When Tysiac, who suffers from an acute eye disease, found she was pregnant for a third time in 2000, she was told by a doctor that the pregnancy, if carried to term, could leave her blind.
She asked for an abortion but approval was delayed until she had passed the 12-week limit for the procedure.
After the birth of her third child, Tysiac's eyesight degenerated until she was almost totally blind, unable to care for her children.
Now 36, she is registered as disabled.
Tysiac has taken Poland to the European Court of Human Rights saying her rights were violated. But even as she fights her case, a movement within overwhelmingly Roman Catholic Poland wants to make having an abortion more difficult.
Polish law, in force since 1993, allows abortion only when a pregnancy threatens the life or health of the mother, when the baby is likely to be permanently handicapped or when pregnancy originates from a crime, for example rape or incest.
This gives Poland some of the toughest abortion laws in Europe, where most states permit abortion in all circumstances if it is carried out within 12 weeks of conception.
But an alliance of priests and conservative politicians -- including the ultra-nationalist League of Polish Families which is part of the ruling coalition, -- wants to make all abortion in Poland illegal.
It is unlikely to succeed -- both mainstream politicians and public opinion seem opposed -- but some abortion rights campaigners fear the drive may lead to a crackdown on wider women's rights in the country.
''UNACCEPTABLE'' The alliance wants to modify the constitution to add the right to ''life protection from the moment of conception''.
It has already pushed through parliament a ''National Programme for Support of the Family'' to limit access to contraception. It argues that family planning, as well as being immoral and unhealthy, is contributing to a fall in population.

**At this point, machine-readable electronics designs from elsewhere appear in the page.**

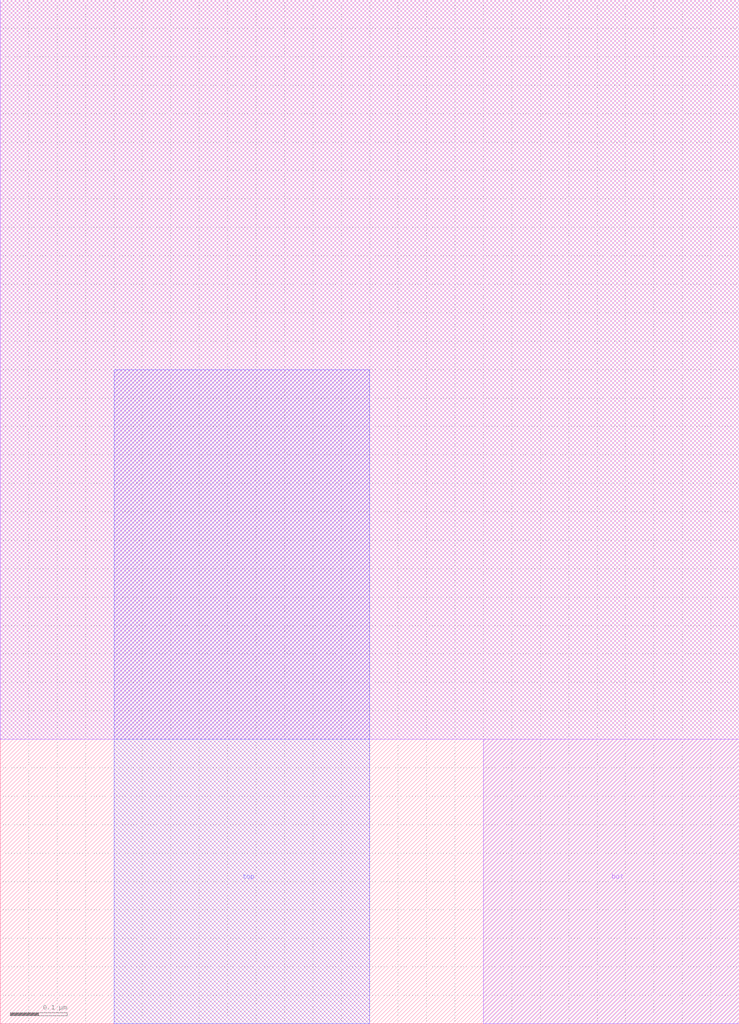
<source format=lef>
VERSION 5.6 ;
#  NOWIREEXTENSIONATPIN ON ;
  DIVIDERCHAR "/" ;
  BUSBITCHARS "[]" ;

MACRO mimcaptut
  CLASS BLOCK ;
  FOREIGN mimcaptut ;
  ORIGIN 0.000 0.000 ;
#  FOREIGN mimcaptut 0 0 ;
  SIZE 1.300 BY 1.800 ;
#  SYMMETRY X Y ;
#  SITE unithd ;
  PIN top
    DIRECTION INOUT ;
    USE SIGNAL ;
    PORT
      LAYER met4 ;
        RECT 0.2 0 0.65 0.5 ;
    END
  END top
  PIN bot
    DIRECTION INOUT ;
    USE SIGNAL ;
    PORT
      LAYER met3 ;
        RECT 0.85 0 1.3 0.5 ;
    END
  END bot
  OBS
      LAYER met3 ;
        RECT 0.000 0.500 1.300 1.800 ;
      LAYER met4 ;
        RECT 0.200 0.500 0.650 1.150 ;
  END
END mimcaptut
END LIBRARY


</source>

The population of Poland, now just over 38 million, is declining by around 100,000 a year, partly because of emigration, but also due to a low birth rate of 107.8 births per 10,000.
''Every ideology that excuses divorces, contraception, sterilisation, prostitution, pornography, paedophilia or other sexual perversions is unacceptable,'' Anna Sobecka, an independent Catholic member of parliament, said during a debate sponsored by supporters of the National Programme.
Marian Pilka of the ruling conservative Law and Justice Party agrees. ''The fact that contraception is damaging to health is as obvious as the fact that alcohol and cigarettes are dangerous,'' he argued during the same parliamentary debate.
Prime Minister Jaroslaw Kaczynski, also of the Law and Justice Party, has said he is reluctant to change abortion laws he described as ''a compromise that is better not discussed''.
Kaczynski, and his twin brother Lech who is president, raised eyebrows in May when they formed the coalition with the League of Polish Families.